TASK INSTRUCTIONS: Copy the text of every row below word for word, leaving out the pictures.

┌──

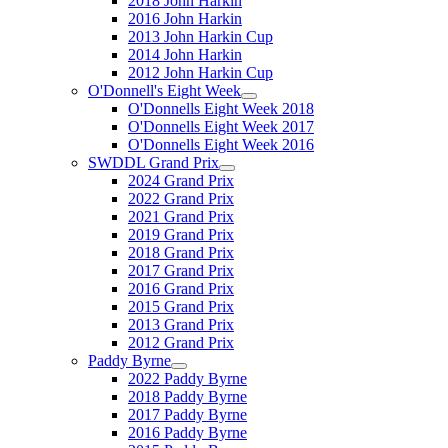
2018 John Harkin
2016 John Harkin
2013 John Harkin Cup
2014 John Harkin
2012 John Harkin Cup
O'Donnell's Eight Week
O'Donnells Eight Week 2018
O'Donnells Eight Week 2017
O'Donnells Eight Week 2016
SWDDL Grand Prix
2024 Grand Prix
2022 Grand Prix
2021 Grand Prix
2019 Grand Prix
2018 Grand Prix
2017 Grand Prix
2016 Grand Prix
2015 Grand Prix
2013 Grand Prix
2012 Grand Prix
Paddy Byrne
2022 Paddy Byrne
2018 Paddy Byrne
2017 Paddy Byrne
2016 Paddy Byrne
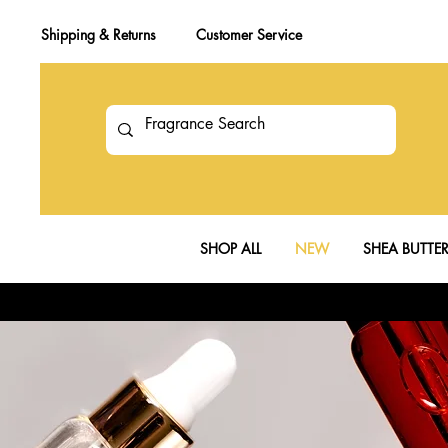
Shipping & Returns
Customer Service
SHOP ALL
NEW
SHEA BUTTE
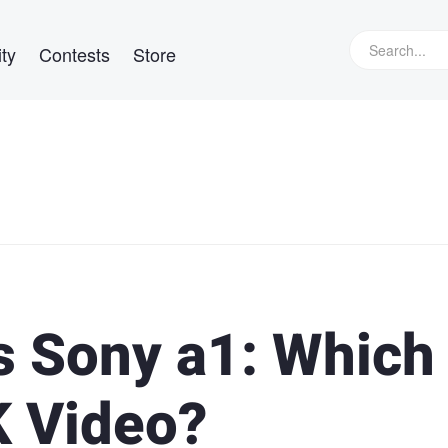
ty
Contests
Store
 Sony a1: Which
K Video?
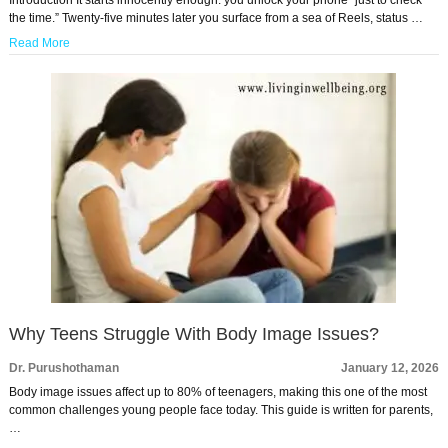
the time.” Twenty-five minutes later you surface from a sea of Reels, status …
Read More
Why Teens Struggle With Body Image Issues?
Dr. Purushothaman
January 12, 2026
Body image issues affect up to 80% of teenagers, making this one of the most
common challenges young people face today. This guide is written for parents,
…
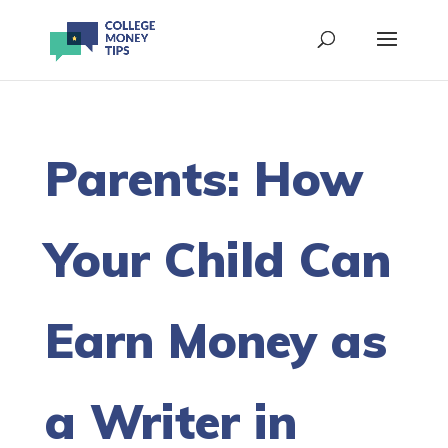
Parents: How
Your Child Can
Earn Money as
a Writer in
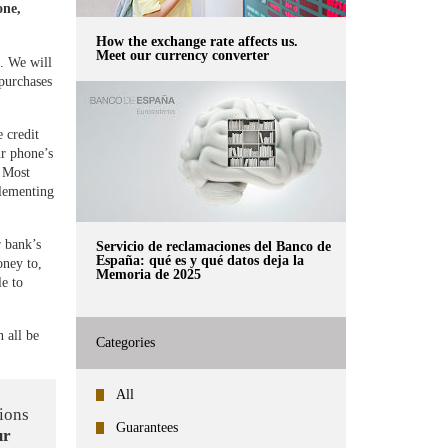
one,
How the exchange rate affects us.
Meet our currency converter
. We will
 purchases
 credit
ur phone’s
. Most
plementing
 bank’s
Servicio de reclamaciones del Banco de
España: qué es y qué datos deja la
oney to,
Memoria de 2025
e to
n all be
Categories
All
ions
Guarantees
ur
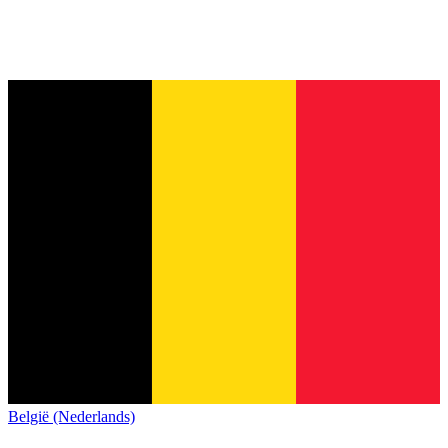
België (Nederlands)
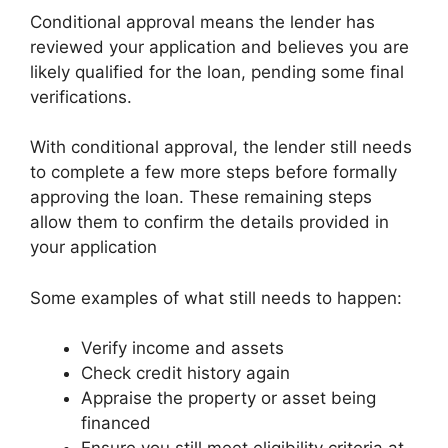
Conditional approval means the lender has
reviewed your application and believes you are
likely qualified for the loan, pending some final
verifications.
With conditional approval, the lender still needs
to complete a few more steps before formally
approving the loan. These remaining steps
allow them to confirm the details provided in
your application
Some examples of what still needs to happen:
Verify income and assets
Check credit history again
Appraise the property or asset being
financed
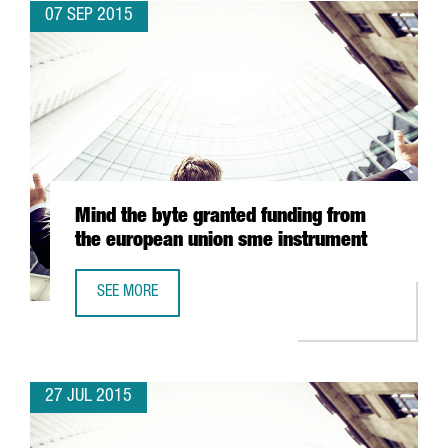
07 SEP 2015
Mind the byte granted funding from
the european union sme instrument
SEE MORE
MIND THE BYTE GRANTED FUNDING FROM THE EUROPEAN 
27 JUL 2015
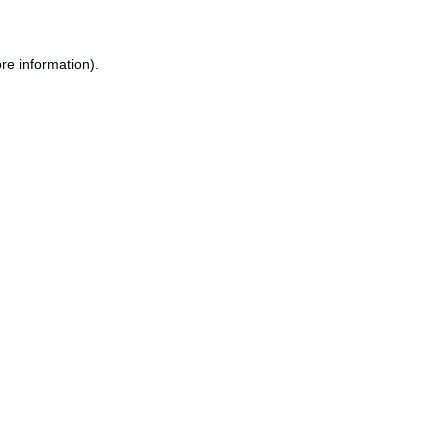
re information).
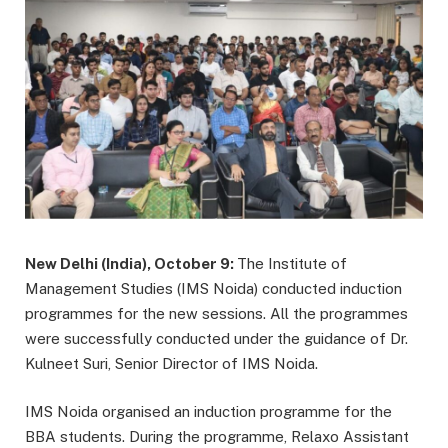
New Delhi (India), October 9:
The Institute of
Management Studies (IMS Noida) conducted induction
programmes for the new sessions. All the programmes
were successfully conducted under the guidance of Dr.
Kulneet Suri, Senior Director of IMS Noida.
IMS Noida organised an induction programme for the
BBA students. During the programme, Relaxo Assistant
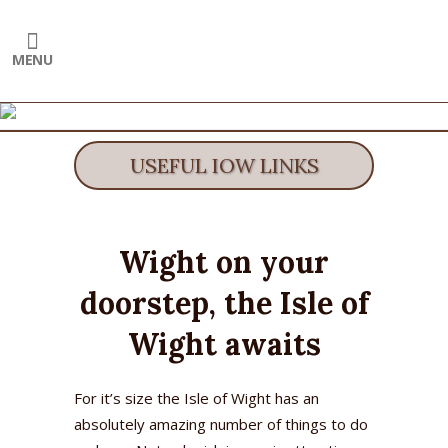
USEFUL IOW LINKS
Wight on your
doorstep, the Isle of
Wight awaits
For it’s size the Isle of Wight has an
absolutely amazing number of things to do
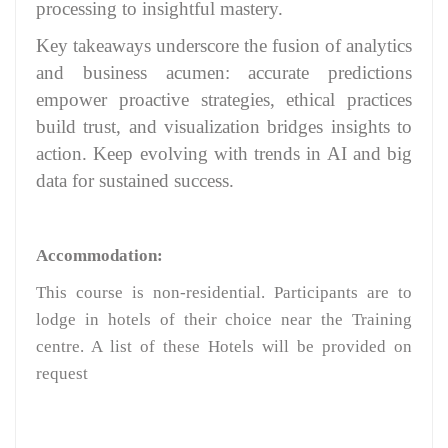
processing to insightful mastery.
Key takeaways underscore the fusion of analytics
and business acumen: accurate predictions
empower proactive strategies, ethical practices
build trust, and visualization bridges insights to
action. Keep evolving with trends in AI and big
data for sustained success.
Accommodation:
This course is non-residential. Participants are to
lodge in hotels of their choice near the Training
centre. A list of these Hotels will be provided on
request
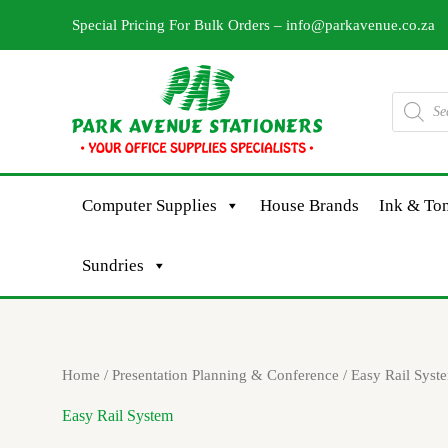
Skip
Special Pricing For Bulk Orders –
info@parkavenue.co.za
to
content
Products
search
Computer Supplies
House Brands
Ink & Ton
Sundries
Sorted
Home
/
Presentation Planning & Conference
/ Easy Rail Syst
by
latest
Easy Rail System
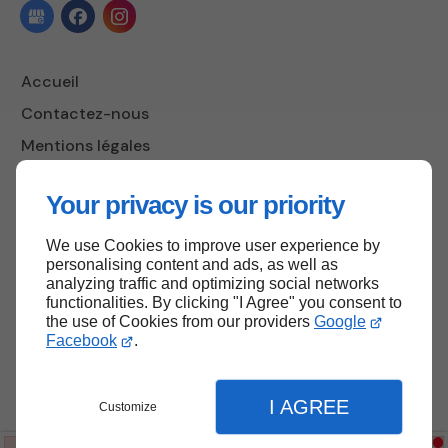
Accueil
Contactez-nous
Mentions légales
Plan du site
Your privacy is our priority
We use Cookies to improve user experience by
Haut de page
personalising content and ads, as well as
analyzing traffic and optimizing social networks
functionalities. By clicking "I Agree" you consent to
the use of Cookies from our providers
Google
Facebook
.
I AGREE
Customize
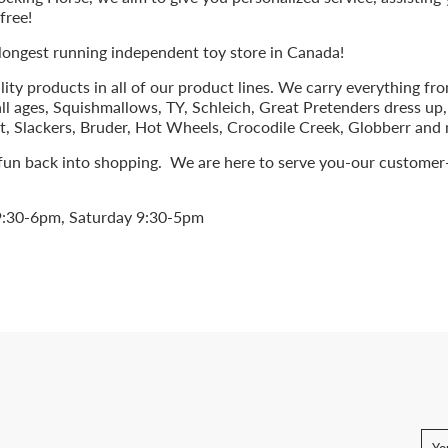
free!
 longest running independent toy store in Canada!
lity products in all of our product lines. We carry everything f
ll ages, Squishmallows, TY, Schleich, Great Pretenders dress up
eet, Slackers, Bruder, Hot Wheels, Crocodile Creek, Globberr an
 fun back into shopping. We are here to serve you-our customer
9:30-6pm, Saturday 9:30-5pm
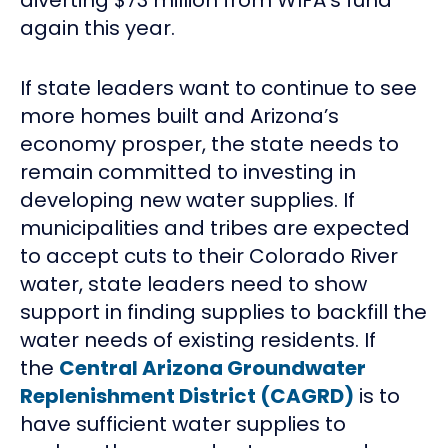
again this year.
If state leaders want to continue to see
more homes built and Arizona’s
economy prosper, the state needs to
remain committed to investing in
developing new water supplies. If
municipalities and tribes are expected
to accept cuts to their Colorado River
water, state leaders need to show
support in finding supplies to backfill the
water needs of existing residents. If
the
Central Arizona Groundwater
Replenishment District (CAGRD)
is to
have sufficient water supplies to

└──

TASK OUTPUT:
2018 John Harkin
2016 John Harkin
2013 John Harkin Cup
2014 John Harkin
2012 John Harkin Cup
O'Donnell's Eight Week
O'Donnells Eight Week 2018
O'Donnells Eight Week 2017
O'Donnells Eight Week 2016
SWDDL Grand Prix
2024 Grand Prix
2022 Grand Prix
2021 Grand Prix
2019 Grand Prix
2018 Grand Prix
2017 Grand Prix
2016 Grand Prix
2015 Grand Prix
2013 Grand Prix
2012 Grand Prix
Paddy Byrne
2022 Paddy Byrne
2018 Paddy Byrne
2017 Paddy Byrne
2016 Paddy Byrne
Shipping & Returns
Customer Service
SHOP ALL
NEW
SHEA BUTTE
ty
Contests
Store
 Sony a1: Which
K Video?
the time.” Twenty-five minutes later you surface from a sea of Reels, status …
Read More
Why Teens Struggle With Body Image Issues?
Dr. Purushothaman
January 12, 2026
Body image issues affect up to 80% of teenagers, making this one of the most
common challenges young people face today. This guide is written for parents,
…
Parents: How
Your Child Can
Earn Money as
a Writer in
one,
How the exchange rate affects us.
Meet our currency converter
. We will
 purchases
 credit
ur phone’s
. Most
plementing
 bank’s
Servicio de reclamaciones del Banco de
España: qué es y qué datos deja la
oney to,
Memoria de 2025
e to
n all be
Categories
All
ions
Guarantees
ur
België (Nederlands)
Conditional approval means the lender has
reviewed your application and believes you are
likely qualified for the loan, pending some final
verifications.
With conditional approval, the lender still needs
to complete a few more steps before formally
approving the loan. These remaining steps
allow them to confirm the details provided in
your application
Some examples of what still needs to happen:
Verify income and assets
Check credit history again
Appraise the property or asset being
financed
07 SEP 2015
Mind the byte granted funding from
the european union sme instrument
SEE MORE
MIND THE BYTE GRANTED FUNDING FROM THE EUROPEAN 
27 JUL 2015
re information).
New Delhi (India), October 9:
The Institute of
Management Studies (IMS Noida) conducted induction
programmes for the new sessions. All the programmes
were successfully conducted under the guidance of Dr.
Kulneet Suri, Senior Director of IMS Noida.
IMS Noida organised an induction programme for the
BBA students. During the programme, Relaxo Assistant
USEFUL IOW LINKS
Wight on your
doorstep, the Isle of
Wight awaits
For it’s size the Isle of Wight has an
absolutely amazing number of things to do
processing to insightful mastery.
Key takeaways underscore the fusion of analytics
and business acumen: accurate predictions
empower proactive strategies, ethical practices
build trust, and visualization bridges insights to
action. Keep evolving with trends in AI and big
data for sustained success.
Accommodation:
This course is non-residential. Participants are to
lodge in hotels of their choice near the Training
centre. A list of these Hotels will be provided on
request
Skip
Special Pricing For Bulk Orders –
info@parkavenue.co.za
to
content
Products
search
Computer Supplies
House Brands
Ink & Ton
Sundries
Sorted
Home
/
Presentation Planning & Conference
/ Easy Rail Syst
by
latest
Easy Rail System
Accueil
Contactez-nous
Mentions légales
Plan du site
Your privacy is our priority
We use Cookies to improve user experience by
Haut de page
personalising content and ads, as well as
analyzing traffic and optimizing social networks
functionalities. By clicking "I Agree" you consent to
the use of Cookies from our providers
Google
Facebook
.
I AGREE
Customize
free!
 longest running independent toy store in Canada!
lity products in all of our product lines. We carry everything f
ll ages, Squishmallows, TY, Schleich, Great Pretenders dress up
eet, Slackers, Bruder, Hot Wheels, Crocodile Creek, Globberr an
 fun back into shopping. We are here to serve you-our customer
9:30-6pm, Saturday 9:30-5pm
again this year.
If state leaders want to continue to see
more homes built and Arizona’s
economy prosper, the state needs to
remain committed to investing in
developing new water supplies. If
municipalities and tribes are expected
to accept cuts to their Colorado River
water, state leaders need to show
support in finding supplies to backfill the
water needs of existing residents. If
the
Central Arizona Groundwater
Replenishment District (CAGRD)
is to
have sufficient water supplies to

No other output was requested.